WHAT IS NEEDED — Look below for the line that has "B/T, 20: 0.0829 -> 0.06". Set down the lines from there through the line that has "U1/V, 100: 0.15 -> 0.12", exactly as written.

RECORDS TO PROCESS —
= Beginning of Section =
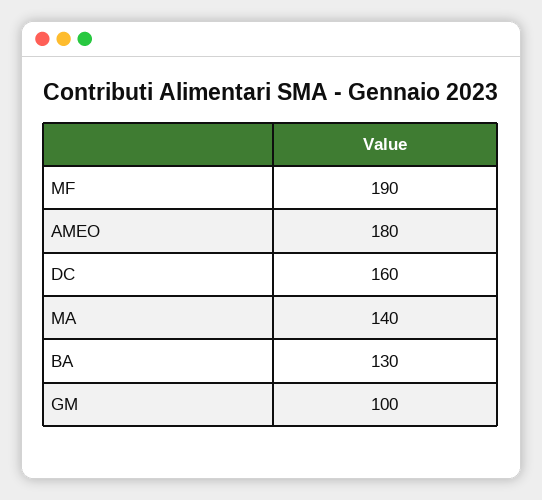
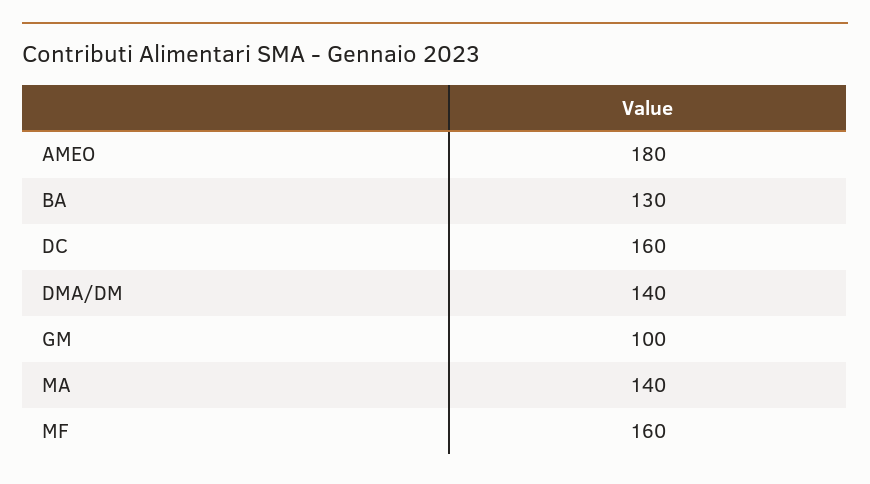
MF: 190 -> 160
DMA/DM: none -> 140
= End of Section =
= Beginning of Section =
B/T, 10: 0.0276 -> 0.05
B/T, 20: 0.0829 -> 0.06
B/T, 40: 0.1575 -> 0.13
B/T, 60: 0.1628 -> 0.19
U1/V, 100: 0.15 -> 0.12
= End of Section =
FINAL ANSWER —
B/T, 20: 0.0829 -> 0.06
B/T, 40: 0.1575 -> 0.13
B/T, 60: 0.1628 -> 0.19
U1/V, 100: 0.15 -> 0.12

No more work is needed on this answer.